Merz: Deutschland wird angesichts der US-Zölle strategische Partnerschaften mit China anstreben


Bundeskanzler Friedrich Merz sagte am Mittwoch, sein Land werde während einer Reise nächste Woche „strategische Partnerschaften“ mit China anstreben, da er die künftige Zusammenarbeit zwischen Europa und der zweitgrößten Volkswirtschaft der Welt in einer Zeit besprechen will, in der die Vereinigten Staaten auf Zölle setzen.

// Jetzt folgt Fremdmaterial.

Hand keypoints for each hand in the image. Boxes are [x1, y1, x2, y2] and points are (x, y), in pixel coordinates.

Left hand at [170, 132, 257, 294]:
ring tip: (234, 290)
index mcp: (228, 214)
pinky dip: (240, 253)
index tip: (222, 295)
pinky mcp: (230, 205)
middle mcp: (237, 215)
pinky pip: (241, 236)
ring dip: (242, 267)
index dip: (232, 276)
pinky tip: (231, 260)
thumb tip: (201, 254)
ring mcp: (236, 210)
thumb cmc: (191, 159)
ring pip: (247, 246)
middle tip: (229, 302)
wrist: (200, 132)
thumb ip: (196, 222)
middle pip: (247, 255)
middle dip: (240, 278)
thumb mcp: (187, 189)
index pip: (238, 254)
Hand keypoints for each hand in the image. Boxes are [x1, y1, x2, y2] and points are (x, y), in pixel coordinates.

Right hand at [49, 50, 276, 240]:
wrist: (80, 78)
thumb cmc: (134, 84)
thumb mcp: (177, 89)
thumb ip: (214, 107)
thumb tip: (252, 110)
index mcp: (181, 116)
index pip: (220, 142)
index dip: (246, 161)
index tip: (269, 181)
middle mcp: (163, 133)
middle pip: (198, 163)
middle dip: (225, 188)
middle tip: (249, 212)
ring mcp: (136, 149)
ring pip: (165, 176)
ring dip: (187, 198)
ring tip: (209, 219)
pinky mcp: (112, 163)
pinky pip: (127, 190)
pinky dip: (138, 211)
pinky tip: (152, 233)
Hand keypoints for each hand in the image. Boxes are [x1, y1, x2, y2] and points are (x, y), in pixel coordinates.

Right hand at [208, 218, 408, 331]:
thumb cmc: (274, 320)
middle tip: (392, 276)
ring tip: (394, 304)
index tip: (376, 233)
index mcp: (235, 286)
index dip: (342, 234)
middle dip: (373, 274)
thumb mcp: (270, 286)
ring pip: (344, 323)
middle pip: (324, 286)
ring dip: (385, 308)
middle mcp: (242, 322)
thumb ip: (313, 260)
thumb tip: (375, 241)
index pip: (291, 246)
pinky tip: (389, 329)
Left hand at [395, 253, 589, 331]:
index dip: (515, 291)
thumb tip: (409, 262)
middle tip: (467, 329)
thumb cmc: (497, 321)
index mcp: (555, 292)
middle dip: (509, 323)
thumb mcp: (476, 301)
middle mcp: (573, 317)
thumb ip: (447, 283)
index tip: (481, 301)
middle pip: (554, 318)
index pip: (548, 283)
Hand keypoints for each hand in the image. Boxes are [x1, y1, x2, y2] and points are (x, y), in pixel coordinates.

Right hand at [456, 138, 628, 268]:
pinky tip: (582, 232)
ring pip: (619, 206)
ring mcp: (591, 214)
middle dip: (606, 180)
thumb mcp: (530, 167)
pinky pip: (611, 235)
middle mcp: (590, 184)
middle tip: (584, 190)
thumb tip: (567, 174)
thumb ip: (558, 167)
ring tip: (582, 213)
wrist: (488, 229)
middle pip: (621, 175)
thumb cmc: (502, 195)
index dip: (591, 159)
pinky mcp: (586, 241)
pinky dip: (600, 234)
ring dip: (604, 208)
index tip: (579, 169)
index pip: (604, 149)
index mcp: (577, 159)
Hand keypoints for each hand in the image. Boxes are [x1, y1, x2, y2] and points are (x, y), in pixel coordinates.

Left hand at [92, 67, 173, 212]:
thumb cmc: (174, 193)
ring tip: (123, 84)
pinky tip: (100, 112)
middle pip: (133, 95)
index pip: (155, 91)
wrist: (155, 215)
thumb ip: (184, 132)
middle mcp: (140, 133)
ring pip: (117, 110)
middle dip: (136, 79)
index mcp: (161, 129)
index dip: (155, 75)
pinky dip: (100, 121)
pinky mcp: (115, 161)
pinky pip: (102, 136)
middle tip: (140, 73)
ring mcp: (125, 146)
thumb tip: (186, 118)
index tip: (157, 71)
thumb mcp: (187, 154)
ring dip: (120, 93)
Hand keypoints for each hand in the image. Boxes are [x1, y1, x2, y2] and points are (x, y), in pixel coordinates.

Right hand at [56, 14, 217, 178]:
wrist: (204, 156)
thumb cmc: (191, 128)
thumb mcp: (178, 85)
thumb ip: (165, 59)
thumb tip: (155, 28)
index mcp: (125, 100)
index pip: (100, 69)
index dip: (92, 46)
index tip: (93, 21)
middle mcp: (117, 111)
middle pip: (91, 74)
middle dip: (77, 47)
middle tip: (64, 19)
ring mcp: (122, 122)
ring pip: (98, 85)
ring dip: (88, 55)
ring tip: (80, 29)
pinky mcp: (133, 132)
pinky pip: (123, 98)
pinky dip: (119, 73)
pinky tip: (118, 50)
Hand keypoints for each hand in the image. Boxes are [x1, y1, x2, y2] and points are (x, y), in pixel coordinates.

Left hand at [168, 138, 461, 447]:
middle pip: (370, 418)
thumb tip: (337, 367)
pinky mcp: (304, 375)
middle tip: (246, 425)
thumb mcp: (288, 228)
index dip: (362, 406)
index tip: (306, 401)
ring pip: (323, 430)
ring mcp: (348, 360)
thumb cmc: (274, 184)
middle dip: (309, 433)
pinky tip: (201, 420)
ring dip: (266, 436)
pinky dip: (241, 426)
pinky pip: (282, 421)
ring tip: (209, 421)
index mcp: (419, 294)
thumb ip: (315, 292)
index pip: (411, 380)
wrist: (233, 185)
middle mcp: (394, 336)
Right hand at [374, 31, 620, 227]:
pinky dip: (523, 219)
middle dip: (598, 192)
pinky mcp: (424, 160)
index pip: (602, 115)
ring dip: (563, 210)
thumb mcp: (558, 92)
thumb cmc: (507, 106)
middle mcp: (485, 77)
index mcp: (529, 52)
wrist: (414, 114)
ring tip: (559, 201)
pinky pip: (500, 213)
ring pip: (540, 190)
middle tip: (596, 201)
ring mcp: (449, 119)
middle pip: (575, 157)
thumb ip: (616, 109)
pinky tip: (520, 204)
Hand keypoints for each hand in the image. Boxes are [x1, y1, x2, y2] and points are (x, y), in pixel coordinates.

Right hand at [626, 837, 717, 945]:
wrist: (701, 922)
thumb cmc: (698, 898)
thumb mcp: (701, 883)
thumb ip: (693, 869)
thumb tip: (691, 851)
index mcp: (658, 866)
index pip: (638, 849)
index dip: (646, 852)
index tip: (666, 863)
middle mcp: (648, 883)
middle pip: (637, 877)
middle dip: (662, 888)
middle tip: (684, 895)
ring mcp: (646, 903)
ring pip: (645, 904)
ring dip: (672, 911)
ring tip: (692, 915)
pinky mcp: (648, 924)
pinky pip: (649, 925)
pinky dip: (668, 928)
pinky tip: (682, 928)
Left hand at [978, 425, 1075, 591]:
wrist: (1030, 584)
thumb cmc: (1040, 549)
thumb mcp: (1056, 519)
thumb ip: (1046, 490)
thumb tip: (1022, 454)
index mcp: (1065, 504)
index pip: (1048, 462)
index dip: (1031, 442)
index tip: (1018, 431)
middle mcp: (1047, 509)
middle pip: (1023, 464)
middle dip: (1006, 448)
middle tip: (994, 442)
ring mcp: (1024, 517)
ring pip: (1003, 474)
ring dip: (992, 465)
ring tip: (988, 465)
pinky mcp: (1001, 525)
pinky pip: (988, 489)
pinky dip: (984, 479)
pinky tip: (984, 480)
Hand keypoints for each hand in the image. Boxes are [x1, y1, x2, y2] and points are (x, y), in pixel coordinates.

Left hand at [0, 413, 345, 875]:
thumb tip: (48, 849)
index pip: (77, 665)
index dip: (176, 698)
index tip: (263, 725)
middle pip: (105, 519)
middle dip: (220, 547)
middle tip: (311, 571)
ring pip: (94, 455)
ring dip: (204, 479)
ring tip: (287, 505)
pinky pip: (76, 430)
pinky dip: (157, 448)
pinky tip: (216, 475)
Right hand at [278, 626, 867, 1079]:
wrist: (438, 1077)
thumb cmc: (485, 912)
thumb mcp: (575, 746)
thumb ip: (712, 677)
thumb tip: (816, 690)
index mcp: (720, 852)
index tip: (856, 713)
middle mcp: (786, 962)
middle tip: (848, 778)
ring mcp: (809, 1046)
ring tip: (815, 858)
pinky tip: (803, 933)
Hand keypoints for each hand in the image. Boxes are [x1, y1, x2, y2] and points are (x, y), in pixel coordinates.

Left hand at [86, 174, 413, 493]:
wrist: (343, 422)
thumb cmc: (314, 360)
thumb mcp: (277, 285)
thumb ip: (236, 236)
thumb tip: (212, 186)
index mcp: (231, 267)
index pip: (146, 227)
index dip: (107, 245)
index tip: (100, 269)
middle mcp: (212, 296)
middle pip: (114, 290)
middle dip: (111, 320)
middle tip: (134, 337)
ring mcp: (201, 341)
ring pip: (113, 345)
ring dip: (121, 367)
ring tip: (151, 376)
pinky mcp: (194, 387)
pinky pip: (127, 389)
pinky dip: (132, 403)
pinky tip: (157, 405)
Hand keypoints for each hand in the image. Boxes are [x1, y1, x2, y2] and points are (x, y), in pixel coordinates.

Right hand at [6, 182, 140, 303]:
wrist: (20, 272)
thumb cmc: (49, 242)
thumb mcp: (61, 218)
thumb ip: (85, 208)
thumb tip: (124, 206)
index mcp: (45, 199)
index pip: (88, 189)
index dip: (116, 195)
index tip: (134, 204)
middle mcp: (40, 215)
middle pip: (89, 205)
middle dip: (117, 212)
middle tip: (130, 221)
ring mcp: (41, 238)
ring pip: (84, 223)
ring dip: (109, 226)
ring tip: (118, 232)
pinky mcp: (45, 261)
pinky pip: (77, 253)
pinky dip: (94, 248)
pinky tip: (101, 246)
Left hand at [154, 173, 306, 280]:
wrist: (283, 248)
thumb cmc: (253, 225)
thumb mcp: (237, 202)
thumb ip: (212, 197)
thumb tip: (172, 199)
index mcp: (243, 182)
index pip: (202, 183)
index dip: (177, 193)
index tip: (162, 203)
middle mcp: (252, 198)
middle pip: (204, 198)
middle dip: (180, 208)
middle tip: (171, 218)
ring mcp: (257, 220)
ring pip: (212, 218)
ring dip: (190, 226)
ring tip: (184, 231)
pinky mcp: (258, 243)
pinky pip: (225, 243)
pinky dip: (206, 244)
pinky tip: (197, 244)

„Wir haben ein strategisches Interesse daran, Partner in der Welt zu finden, die so denken und handeln wie wir und bereit sind, gemeinsam die Zukunft zu gestalten, damit unser Land weiterhin wohlhabend und mit einem hohen Maß an sozialer Sicherheit ausgestattet ist.“ sagte Merz während der Veranstaltung im bayerischen Passau.

Merz betonte, dass Außenpolitik und Wirtschaftspolitik nicht mehr voneinander zu trennen seien.

„Wenn die Amerikaner glauben, dass sie mit ihrer Zollpolitik weltweit Einfluss nehmen sollen, wenn sie glauben, dass Zölle im Inland wichtiger sind als Steuern, dann können die Amerikaner das natürlich selbst entscheiden. Aber es ist nicht unsere Politik.“ der Merz.

Deutschland befürchtet, dass die Zölle die bereits angeschlagene Wirtschaft des Landes weiter schädigen könnten.

„Sie können es tun, aber wir werden dem nicht zustimmen“sagte Merz zu den Gebühren.

„Und wenn man es übertreibt, dann können wir Europäer uns durchaus dagegen wehren“, betonte er.

Merz sagte, die Europäer hätten während der jüngsten Eskalation um Grönland gezeigt, dass sie zusammenarbeiten können, und warnte, dass die Europäische Union reagieren werde, wenn Washington die Zölle erneut anhebt.

„Das ist unsere Doppelstrategie: eine ausgestreckte Hand und jederzeit eine erneuerte Partnerschaft. Aber auch genügend Zusammenhalt und Einheit innerhalb der Europäischen Union, damit wir uns ausreichend gegen Dinge wehren können, die wir nicht wollen.“ es ist.